Always with the comebacks, this one.It was like she was afraid to say something real.

“Each room was rented by the hour,” she continued. “The madame ran a tight ship, let me tell you. She didn’t tolerate any funny business. Her enemies had a way of getting what was coming to them.”

“Funny business?” He arched a brow, a smile tugging at his lips despite his best efforts. “Wasn’t that basically her…business?”

“Har, har.”

“Shanghaied by seduction,” Trent said, his tone even as he pondered the cruel fates of those men. His own path to self-sufficiency had been paved by a workaholic father with a service record that shamed most of the Southwest. All the while Thomas Trenton McGarvey instilled in Trent the same work ethic and tendency to chase advancement and excellence.

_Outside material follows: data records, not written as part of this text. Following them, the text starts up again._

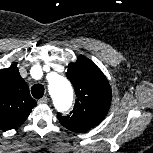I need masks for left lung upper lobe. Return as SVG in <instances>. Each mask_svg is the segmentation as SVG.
<instances>
[{
  "mask_svg": "<svg viewBox=\"0 0 153 153\" xmlns=\"http://www.w3.org/2000/svg\"><path fill=\"white\" fill-rule=\"evenodd\" d=\"M73 84L76 102L70 115L57 113L60 123L70 131L83 133L98 125L111 105V88L101 70L87 57L79 56L66 73Z\"/></svg>",
  "mask_w": 153,
  "mask_h": 153,
  "instance_id": "obj_1",
  "label": "left lung upper lobe"
}]
</instances>
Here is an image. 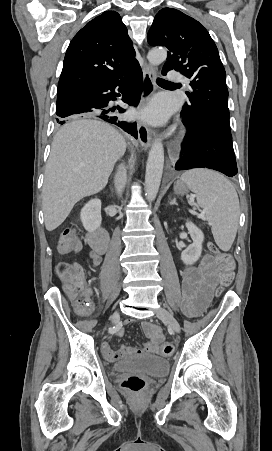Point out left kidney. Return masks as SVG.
Masks as SVG:
<instances>
[{"instance_id":"1","label":"left kidney","mask_w":272,"mask_h":451,"mask_svg":"<svg viewBox=\"0 0 272 451\" xmlns=\"http://www.w3.org/2000/svg\"><path fill=\"white\" fill-rule=\"evenodd\" d=\"M185 226L193 239V243H190L186 249H183L181 259L184 263H187V265H191V263H195L201 255L204 233L199 227L192 224V222H186Z\"/></svg>"}]
</instances>
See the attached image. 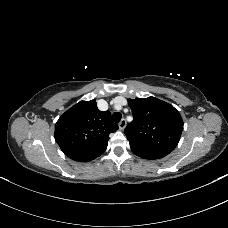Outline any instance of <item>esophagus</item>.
Masks as SVG:
<instances>
[{
	"mask_svg": "<svg viewBox=\"0 0 228 228\" xmlns=\"http://www.w3.org/2000/svg\"><path fill=\"white\" fill-rule=\"evenodd\" d=\"M126 124H127V122H126V120L125 119H122L120 122H119V129L120 130H123L125 127H126Z\"/></svg>",
	"mask_w": 228,
	"mask_h": 228,
	"instance_id": "obj_1",
	"label": "esophagus"
}]
</instances>
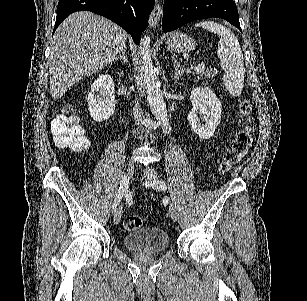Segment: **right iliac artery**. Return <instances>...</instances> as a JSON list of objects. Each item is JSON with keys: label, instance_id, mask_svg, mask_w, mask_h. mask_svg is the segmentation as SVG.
I'll return each instance as SVG.
<instances>
[{"label": "right iliac artery", "instance_id": "1", "mask_svg": "<svg viewBox=\"0 0 307 301\" xmlns=\"http://www.w3.org/2000/svg\"><path fill=\"white\" fill-rule=\"evenodd\" d=\"M120 186H121V183H120ZM124 194H125L124 193V187H122V190H120V187H119V190H118L116 197H115V200L113 202V206H112L113 211H116V208L119 205V203H120Z\"/></svg>", "mask_w": 307, "mask_h": 301}]
</instances>
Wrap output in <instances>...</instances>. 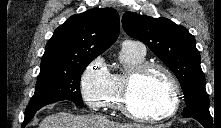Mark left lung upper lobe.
<instances>
[{"mask_svg":"<svg viewBox=\"0 0 221 128\" xmlns=\"http://www.w3.org/2000/svg\"><path fill=\"white\" fill-rule=\"evenodd\" d=\"M122 26L129 36L145 43L176 75L186 102L183 116L212 118L200 53L188 30L167 18L129 11L122 17Z\"/></svg>","mask_w":221,"mask_h":128,"instance_id":"obj_1","label":"left lung upper lobe"}]
</instances>
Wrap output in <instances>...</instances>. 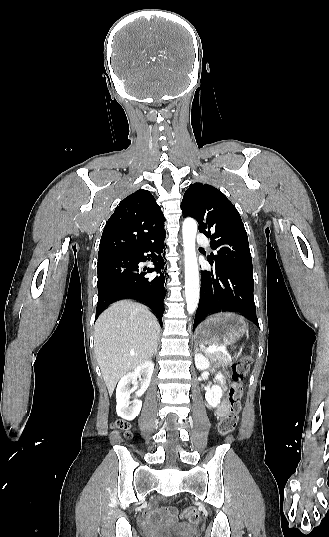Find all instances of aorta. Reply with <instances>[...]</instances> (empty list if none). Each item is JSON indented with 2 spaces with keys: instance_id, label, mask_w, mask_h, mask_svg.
Here are the masks:
<instances>
[{
  "instance_id": "aorta-1",
  "label": "aorta",
  "mask_w": 329,
  "mask_h": 537,
  "mask_svg": "<svg viewBox=\"0 0 329 537\" xmlns=\"http://www.w3.org/2000/svg\"><path fill=\"white\" fill-rule=\"evenodd\" d=\"M197 222L186 218L183 222V247L185 257V299L187 311L192 314L199 303L200 279L196 256Z\"/></svg>"
}]
</instances>
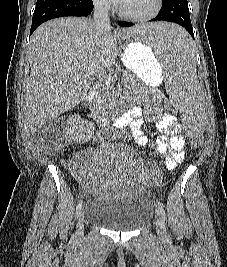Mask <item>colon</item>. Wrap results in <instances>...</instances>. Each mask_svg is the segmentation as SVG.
<instances>
[{
    "label": "colon",
    "instance_id": "5ec220e1",
    "mask_svg": "<svg viewBox=\"0 0 227 267\" xmlns=\"http://www.w3.org/2000/svg\"><path fill=\"white\" fill-rule=\"evenodd\" d=\"M167 116H176L178 109L174 104H165ZM38 141L41 146L51 152L61 151L67 140L64 128L59 124H51L38 132ZM195 143L186 144L187 151L180 157V164H190L192 158L199 154V149H195ZM156 192H163V187H156Z\"/></svg>",
    "mask_w": 227,
    "mask_h": 267
}]
</instances>
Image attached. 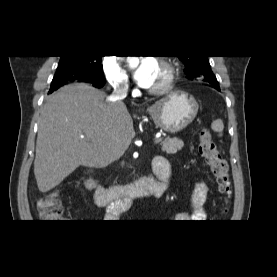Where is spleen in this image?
Masks as SVG:
<instances>
[{
    "mask_svg": "<svg viewBox=\"0 0 277 277\" xmlns=\"http://www.w3.org/2000/svg\"><path fill=\"white\" fill-rule=\"evenodd\" d=\"M211 128L212 130H214L215 132H218L220 134V136L222 135V131L224 129V124L223 121L221 119L215 120L212 124H211Z\"/></svg>",
    "mask_w": 277,
    "mask_h": 277,
    "instance_id": "obj_1",
    "label": "spleen"
}]
</instances>
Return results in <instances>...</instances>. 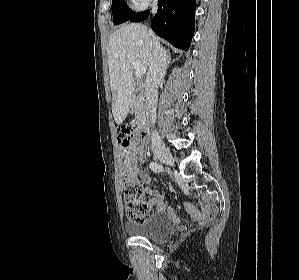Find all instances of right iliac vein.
<instances>
[{"instance_id":"63e3f726","label":"right iliac vein","mask_w":299,"mask_h":280,"mask_svg":"<svg viewBox=\"0 0 299 280\" xmlns=\"http://www.w3.org/2000/svg\"><path fill=\"white\" fill-rule=\"evenodd\" d=\"M154 154L163 163L168 164V165H173L174 159L172 157V154L165 147L157 148L154 151Z\"/></svg>"}]
</instances>
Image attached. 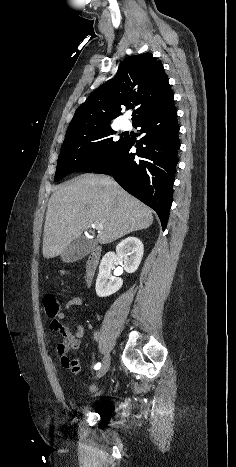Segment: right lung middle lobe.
Listing matches in <instances>:
<instances>
[{"instance_id": "right-lung-middle-lobe-1", "label": "right lung middle lobe", "mask_w": 236, "mask_h": 467, "mask_svg": "<svg viewBox=\"0 0 236 467\" xmlns=\"http://www.w3.org/2000/svg\"><path fill=\"white\" fill-rule=\"evenodd\" d=\"M110 127L78 134H66L57 161L55 181L73 172H92L110 160L124 145L127 136L114 138Z\"/></svg>"}]
</instances>
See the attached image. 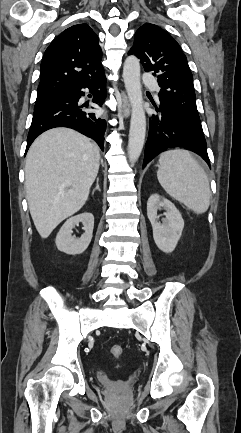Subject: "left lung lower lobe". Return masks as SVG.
Returning a JSON list of instances; mask_svg holds the SVG:
<instances>
[{
  "mask_svg": "<svg viewBox=\"0 0 241 433\" xmlns=\"http://www.w3.org/2000/svg\"><path fill=\"white\" fill-rule=\"evenodd\" d=\"M155 109L156 113L149 120L143 168L159 153L173 147H184L197 153L210 166L204 135L191 128L167 106L155 105Z\"/></svg>",
  "mask_w": 241,
  "mask_h": 433,
  "instance_id": "obj_1",
  "label": "left lung lower lobe"
}]
</instances>
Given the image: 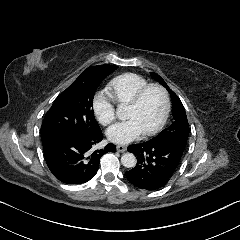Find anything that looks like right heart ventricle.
<instances>
[{"mask_svg":"<svg viewBox=\"0 0 240 240\" xmlns=\"http://www.w3.org/2000/svg\"><path fill=\"white\" fill-rule=\"evenodd\" d=\"M149 84L148 80L135 73H124L108 82L105 91L109 99L119 107L131 102L136 92Z\"/></svg>","mask_w":240,"mask_h":240,"instance_id":"right-heart-ventricle-1","label":"right heart ventricle"}]
</instances>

If you do something, you do it perfectly, or why even start?

It was a question that ricocheted around his mind every day.

“I wonder how Madame Katz selected her victims?” she wondered aloud. “Did she pick men she didn’t like? You’d have to be pretty pissed to ruin someone’s life so effectively.”

Thoughts of men captured in ships and forced into work was just about the worst place his mind could go… “There’s something about history’s darker corners that’s just…compelling. It’s important that people don’t forget. The past isn’t romantic for everyone.”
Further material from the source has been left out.